While salaries in the NBA are not comparable to WNBA salaries, WNBA players are exploring watas to increase their share of revenues.
When WNBA commissioner Lisa Borders addressed the media before Game 1 of the finals on Sept. 7, she reported that regular-season TV viewership had increased by 31%, League Pass digital subscriptions were up 39% and merchandise sales were up 66%. The talk about rising revenues naturally led to the topic that has dominated discussions this season: increasing player compensation.
The maximum veteran salary for 2018 was $115,500, not including bonuses, and rookies were paid from $40,000 to $50,000. For beating the Washington Mystics in three games to win the championship on Sept. 12, Seattle Storm players received $11,000 each.
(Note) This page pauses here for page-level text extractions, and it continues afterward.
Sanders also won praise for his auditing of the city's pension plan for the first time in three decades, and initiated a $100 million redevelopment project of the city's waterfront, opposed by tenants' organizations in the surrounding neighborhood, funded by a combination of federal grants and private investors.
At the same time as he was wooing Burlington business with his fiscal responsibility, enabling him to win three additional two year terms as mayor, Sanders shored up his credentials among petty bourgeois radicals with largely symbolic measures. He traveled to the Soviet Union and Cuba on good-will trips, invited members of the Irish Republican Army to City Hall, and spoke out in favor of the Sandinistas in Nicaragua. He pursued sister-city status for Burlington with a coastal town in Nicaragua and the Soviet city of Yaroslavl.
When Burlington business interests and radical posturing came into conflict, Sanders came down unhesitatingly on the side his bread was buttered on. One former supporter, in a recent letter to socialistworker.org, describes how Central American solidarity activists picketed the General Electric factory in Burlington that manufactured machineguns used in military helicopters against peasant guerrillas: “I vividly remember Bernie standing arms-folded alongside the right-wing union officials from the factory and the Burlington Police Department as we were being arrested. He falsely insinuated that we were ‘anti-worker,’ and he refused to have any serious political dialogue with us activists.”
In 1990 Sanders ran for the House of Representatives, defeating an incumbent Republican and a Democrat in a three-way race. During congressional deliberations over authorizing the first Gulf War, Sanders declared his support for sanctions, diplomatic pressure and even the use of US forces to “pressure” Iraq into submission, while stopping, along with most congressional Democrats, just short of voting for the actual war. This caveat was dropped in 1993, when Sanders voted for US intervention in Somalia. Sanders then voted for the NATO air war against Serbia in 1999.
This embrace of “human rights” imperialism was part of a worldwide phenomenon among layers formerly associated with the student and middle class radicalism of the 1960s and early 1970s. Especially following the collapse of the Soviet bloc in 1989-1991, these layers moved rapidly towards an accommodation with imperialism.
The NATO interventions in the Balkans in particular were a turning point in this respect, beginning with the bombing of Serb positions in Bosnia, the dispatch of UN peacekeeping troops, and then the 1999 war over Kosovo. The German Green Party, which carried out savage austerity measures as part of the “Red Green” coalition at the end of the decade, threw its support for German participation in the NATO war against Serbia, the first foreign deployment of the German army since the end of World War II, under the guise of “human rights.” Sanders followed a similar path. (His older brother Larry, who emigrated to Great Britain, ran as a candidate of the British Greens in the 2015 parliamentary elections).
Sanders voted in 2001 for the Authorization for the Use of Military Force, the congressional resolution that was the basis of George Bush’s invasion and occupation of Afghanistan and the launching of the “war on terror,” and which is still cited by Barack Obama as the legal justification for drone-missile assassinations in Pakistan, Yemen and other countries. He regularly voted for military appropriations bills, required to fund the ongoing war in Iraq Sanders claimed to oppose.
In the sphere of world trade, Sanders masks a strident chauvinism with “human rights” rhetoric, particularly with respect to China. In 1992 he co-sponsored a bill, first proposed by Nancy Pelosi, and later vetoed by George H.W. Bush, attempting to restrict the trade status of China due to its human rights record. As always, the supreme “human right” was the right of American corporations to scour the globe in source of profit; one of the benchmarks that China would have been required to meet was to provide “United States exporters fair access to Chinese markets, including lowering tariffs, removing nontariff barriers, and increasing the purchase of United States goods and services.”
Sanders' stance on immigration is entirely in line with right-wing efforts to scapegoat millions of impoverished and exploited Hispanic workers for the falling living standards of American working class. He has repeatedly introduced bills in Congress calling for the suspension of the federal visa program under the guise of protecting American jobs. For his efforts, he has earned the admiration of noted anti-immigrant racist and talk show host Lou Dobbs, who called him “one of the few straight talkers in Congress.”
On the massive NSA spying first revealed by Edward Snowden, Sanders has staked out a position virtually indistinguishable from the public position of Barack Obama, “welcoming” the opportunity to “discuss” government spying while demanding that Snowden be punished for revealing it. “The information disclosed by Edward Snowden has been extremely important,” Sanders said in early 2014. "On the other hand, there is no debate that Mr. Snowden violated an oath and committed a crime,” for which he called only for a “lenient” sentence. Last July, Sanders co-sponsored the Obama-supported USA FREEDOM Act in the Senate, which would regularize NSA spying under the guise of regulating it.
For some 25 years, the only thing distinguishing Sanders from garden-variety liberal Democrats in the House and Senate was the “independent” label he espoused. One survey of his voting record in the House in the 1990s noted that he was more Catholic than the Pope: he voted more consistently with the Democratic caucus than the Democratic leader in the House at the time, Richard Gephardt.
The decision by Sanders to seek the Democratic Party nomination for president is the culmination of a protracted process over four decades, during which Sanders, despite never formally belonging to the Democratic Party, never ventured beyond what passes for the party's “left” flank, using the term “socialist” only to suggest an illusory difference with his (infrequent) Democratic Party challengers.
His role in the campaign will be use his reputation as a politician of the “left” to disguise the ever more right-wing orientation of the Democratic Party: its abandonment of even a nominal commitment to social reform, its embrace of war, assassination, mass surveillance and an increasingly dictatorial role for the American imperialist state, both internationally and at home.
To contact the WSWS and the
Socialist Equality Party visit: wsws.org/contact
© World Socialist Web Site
While salaries in the NBA—a league that brings in $7.4 billion in revenue—are not comparable to WNBA salaries, WNBA players are exploring ways to increase their share of revenue. As set by their collective bargaining agreement, NBA players receive 50% of revenue ($7.4 billion); WNBA players receive no more than 20% of their league revenue ($52.4 million) based on their CBA, which is in effect until 2021.
"We want to be the best in every aspect of our business," says Borders. "No one doubts we have the best talent. We do not have the revenues to support greater revenue sharing with our players—but it's coming."
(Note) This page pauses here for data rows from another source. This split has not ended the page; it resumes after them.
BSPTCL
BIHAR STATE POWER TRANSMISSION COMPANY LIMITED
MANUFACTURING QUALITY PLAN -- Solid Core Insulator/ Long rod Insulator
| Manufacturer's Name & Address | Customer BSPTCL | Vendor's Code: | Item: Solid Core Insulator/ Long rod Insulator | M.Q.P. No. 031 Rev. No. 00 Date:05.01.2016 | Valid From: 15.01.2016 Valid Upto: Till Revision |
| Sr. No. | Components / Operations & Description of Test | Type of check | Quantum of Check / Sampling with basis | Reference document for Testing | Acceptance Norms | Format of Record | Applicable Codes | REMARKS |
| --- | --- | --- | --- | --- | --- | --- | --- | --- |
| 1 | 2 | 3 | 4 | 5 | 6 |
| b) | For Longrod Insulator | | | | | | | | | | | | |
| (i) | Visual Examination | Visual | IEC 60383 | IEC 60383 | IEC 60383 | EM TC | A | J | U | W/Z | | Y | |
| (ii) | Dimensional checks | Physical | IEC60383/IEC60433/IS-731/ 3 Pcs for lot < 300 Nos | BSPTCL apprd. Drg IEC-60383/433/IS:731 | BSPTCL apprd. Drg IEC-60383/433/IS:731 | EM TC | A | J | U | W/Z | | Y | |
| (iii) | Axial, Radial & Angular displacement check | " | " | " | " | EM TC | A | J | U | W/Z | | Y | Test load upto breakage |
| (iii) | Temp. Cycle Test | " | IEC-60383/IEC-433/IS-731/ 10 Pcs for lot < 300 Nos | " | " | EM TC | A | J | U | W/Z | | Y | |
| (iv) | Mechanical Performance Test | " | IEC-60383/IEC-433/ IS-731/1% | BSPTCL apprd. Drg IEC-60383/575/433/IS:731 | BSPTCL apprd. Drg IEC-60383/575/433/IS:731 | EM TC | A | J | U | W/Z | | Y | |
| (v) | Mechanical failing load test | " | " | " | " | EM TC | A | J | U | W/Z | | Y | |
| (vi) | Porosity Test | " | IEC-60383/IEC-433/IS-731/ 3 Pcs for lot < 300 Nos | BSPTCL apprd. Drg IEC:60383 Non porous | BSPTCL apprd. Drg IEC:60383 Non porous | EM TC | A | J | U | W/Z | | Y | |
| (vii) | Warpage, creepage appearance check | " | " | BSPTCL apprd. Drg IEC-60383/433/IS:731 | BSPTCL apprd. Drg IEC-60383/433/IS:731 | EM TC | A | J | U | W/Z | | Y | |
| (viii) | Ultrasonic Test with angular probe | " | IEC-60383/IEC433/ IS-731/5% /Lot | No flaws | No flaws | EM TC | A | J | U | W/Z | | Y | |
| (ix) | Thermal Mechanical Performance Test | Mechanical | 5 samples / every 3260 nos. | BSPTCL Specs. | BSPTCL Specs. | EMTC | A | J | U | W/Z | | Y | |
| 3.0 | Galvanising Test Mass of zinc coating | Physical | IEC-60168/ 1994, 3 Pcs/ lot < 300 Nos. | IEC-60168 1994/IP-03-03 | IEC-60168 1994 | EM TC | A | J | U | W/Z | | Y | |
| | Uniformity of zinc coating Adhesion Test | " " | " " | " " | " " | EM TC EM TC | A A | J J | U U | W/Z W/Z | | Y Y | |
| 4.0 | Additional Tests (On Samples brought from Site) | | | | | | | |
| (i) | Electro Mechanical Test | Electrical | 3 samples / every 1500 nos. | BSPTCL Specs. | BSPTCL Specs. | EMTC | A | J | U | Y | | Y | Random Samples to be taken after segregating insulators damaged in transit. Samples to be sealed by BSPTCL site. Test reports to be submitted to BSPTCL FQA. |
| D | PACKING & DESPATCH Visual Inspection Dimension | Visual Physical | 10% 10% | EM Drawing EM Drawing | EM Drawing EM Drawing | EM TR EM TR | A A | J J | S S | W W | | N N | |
It could be coming soon. Either side can opt out of the CBA by Oct. 31, and the contract would end after the 2019 season. The WNBA players’ union requested financial information from the league last spring, and its executive committee has been meeting once or twice a month since.
The confluence of a USA Basketball game against Japan on Sept. 11 and Game 3 of the Finals—which both took place in Washington D.C.—offered a rare opportunity for players and union officials to have face-to-face meetings to discuss the key issues and share concerns about health and safety, as well as the overall player experience, that could be addressed in a new CBA.
Union representatives Chiney Ogwumike, a forward for the Connecticut Sun, and Las Vegas Aces center Carolyn Swords, along with Terri Jackson, the director of operations for the players’ association, met with legislators on Capitol Hill. Sen. Kirsten Gillibrand of New York discussed a bill she introduced (and that was passed with bipartisan support) that makes it easier for businesses to offer employee ownership stock plans (ESOPs). The WNBA CBA currently prohibits active players from having an ownership stake in a team; asking for more flexible language regarding ESOPs is something the union is discussing. The group also met with Sen. Patty Murray of Washington, who is interested in pay equity and wanted to offer the union her support.
The biggest challenge for the union is making sure players understand the economics of the league and the risks of triggering the opt-out clause. To that end, Jackson invited her NFLPA counterpart, DeMaurice Smith, and Michele Roberts, the executive director of the NBA players association, to address the players.
Says union president Nneka Ogwumike, who also scored 22 points for Team USA in a 102–87 win over Japan the night after the meetings, “Participation and engagement have definitely progressed as more players understand how much they can impact not only the WNBA but women’s sports as well.”